Shape + normalization uncertainties point to the up/down varied ROOT files:

Systematics:
  - Name: JES
    Type: NormPlusShape
    Nominal: 0
    Samples: [htautau, ztautau, ttbar]
    Up:
      - SampleName: htautau
        Path: ./saved_datasets/dataset_JES_up.root
        Tree: tree_htautau
        Weight: weights
    Dn:
      - SampleName: htautau
        Path: ./saved_datasets/dataset_JES_dn.root
        Tree: tree_htautau
        Weight: weights

  • Nominal: 0 — the nuisance parameter starts at zero (the Gaussian constraint is centred here).
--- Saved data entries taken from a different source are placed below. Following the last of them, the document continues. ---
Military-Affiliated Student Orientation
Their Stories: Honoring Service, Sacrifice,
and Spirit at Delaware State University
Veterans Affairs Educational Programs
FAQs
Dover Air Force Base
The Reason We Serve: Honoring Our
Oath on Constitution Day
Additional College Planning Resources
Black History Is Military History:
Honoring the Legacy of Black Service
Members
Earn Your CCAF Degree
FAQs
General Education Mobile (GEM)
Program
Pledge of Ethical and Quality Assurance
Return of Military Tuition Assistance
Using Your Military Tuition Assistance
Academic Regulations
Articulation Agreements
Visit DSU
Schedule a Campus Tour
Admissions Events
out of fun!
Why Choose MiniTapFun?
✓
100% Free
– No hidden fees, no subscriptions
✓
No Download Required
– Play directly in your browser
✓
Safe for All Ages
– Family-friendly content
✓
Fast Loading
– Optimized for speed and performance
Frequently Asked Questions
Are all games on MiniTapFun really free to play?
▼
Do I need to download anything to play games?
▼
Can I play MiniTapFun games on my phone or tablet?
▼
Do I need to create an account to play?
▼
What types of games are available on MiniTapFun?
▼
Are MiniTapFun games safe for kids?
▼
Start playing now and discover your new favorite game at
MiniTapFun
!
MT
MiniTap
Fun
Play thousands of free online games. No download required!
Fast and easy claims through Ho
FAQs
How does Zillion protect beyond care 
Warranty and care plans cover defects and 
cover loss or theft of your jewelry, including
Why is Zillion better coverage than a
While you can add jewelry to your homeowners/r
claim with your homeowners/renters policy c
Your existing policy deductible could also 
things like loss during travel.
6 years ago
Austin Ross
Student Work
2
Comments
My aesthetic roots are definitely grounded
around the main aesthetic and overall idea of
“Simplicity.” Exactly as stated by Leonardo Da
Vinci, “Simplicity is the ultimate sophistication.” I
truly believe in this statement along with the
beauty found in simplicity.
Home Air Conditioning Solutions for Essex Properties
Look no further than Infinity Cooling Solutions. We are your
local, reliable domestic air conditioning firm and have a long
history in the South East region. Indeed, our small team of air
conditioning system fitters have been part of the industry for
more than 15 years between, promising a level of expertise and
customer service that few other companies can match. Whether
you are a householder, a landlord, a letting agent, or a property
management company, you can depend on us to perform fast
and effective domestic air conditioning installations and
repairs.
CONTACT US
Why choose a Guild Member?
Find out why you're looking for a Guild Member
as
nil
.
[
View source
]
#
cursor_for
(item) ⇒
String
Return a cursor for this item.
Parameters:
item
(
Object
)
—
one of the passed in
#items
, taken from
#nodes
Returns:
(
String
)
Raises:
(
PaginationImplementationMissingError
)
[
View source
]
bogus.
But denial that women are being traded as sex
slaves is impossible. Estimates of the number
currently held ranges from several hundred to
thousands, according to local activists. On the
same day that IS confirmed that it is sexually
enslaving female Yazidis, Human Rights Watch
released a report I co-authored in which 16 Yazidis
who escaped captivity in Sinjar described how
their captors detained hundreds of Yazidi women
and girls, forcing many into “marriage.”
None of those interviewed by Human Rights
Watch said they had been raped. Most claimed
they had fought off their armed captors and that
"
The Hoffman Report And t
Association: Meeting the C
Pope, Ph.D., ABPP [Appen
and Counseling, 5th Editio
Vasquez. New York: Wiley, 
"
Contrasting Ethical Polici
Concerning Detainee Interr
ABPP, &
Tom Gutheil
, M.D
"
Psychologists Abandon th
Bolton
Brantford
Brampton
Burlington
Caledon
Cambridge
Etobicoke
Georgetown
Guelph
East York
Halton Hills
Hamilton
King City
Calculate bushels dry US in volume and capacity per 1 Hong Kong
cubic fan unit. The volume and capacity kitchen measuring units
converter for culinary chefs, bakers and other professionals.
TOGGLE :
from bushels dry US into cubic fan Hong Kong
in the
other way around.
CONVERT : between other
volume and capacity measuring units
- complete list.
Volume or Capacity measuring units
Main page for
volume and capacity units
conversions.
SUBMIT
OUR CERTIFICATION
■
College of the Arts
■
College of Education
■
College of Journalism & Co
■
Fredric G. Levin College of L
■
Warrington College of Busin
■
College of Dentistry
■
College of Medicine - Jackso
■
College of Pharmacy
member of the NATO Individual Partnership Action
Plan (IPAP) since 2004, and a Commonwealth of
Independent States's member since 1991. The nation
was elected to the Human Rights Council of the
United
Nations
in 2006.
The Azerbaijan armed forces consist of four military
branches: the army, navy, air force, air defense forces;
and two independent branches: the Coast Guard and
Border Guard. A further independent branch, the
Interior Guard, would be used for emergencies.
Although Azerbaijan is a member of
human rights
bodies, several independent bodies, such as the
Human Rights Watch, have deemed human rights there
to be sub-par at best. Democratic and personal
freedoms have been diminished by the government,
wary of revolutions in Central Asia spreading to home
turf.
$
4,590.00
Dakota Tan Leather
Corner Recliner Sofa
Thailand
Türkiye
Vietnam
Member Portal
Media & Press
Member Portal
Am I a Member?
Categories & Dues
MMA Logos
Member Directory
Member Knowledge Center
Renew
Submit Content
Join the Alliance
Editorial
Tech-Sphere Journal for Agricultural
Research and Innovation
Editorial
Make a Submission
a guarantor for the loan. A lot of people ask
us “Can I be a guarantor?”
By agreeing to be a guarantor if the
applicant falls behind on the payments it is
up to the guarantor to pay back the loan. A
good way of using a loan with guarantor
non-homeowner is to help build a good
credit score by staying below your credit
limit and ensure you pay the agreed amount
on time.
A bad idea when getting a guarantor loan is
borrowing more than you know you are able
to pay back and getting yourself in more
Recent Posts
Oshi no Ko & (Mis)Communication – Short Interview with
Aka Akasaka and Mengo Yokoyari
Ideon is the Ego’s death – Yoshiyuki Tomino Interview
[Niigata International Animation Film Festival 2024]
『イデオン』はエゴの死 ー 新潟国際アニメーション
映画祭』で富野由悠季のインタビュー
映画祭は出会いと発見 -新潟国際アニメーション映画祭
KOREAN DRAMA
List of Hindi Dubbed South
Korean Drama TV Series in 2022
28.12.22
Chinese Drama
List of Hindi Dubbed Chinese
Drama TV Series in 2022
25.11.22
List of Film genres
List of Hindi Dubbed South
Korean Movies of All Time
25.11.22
  • The workspace builder computes variation ratios (varied / nominal) automatically from the histograms.

Analysis regions

Regions define event selections and whether the channel is binned or unbinned:

Regions:
  # Binned control region
  - Name: CR
    Filter: presel_score < -1.0
    Variable: presel_score
    Type: binned
    Binning: [-8.75, -4.0, -2.5, -1.0]

  # Unbinned SBI signal region
  - Name: SR
    Filter: presel_score >= -1.0 & presel_score <= 4.5
    Type: unbinned
    AsimovWeights: ./saved_datasets/asimov_weights.npy
    TrainedModels:
      - SampleName: htautau
        Nominal:
          Ratios: ./saved_datasets/.../ratio_htautau.npy
        Systematics:
          - SystName: JES
            RatiosUp: ./saved_datasets/.../ratio_htautau.npy
            RatiosDn: ./saved_datasets/.../ratio_htautau.npy

For unbinned regions, TrainedModels points to the pre-evaluated density-ratio .npy arrays produced by the evaluation pipeline step. For binned regions, the workspace builder histograms the data automatically using Variable and Binning.

Training features

Which branches from the ROOT file are used as NN inputs:

TrainingFeatures:
  - DER_mass_transverse_met_lep
  - log_DER_mass_vis
  - log_DER_pt_h

TrainingFeaturesToStandardize:
  - DER_mass_transverse_met_lep
  - log_DER_mass_vis

Features listed in TrainingFeaturesToStandardize are z-scored before being passed to the network. Features not listed are passed through unchanged.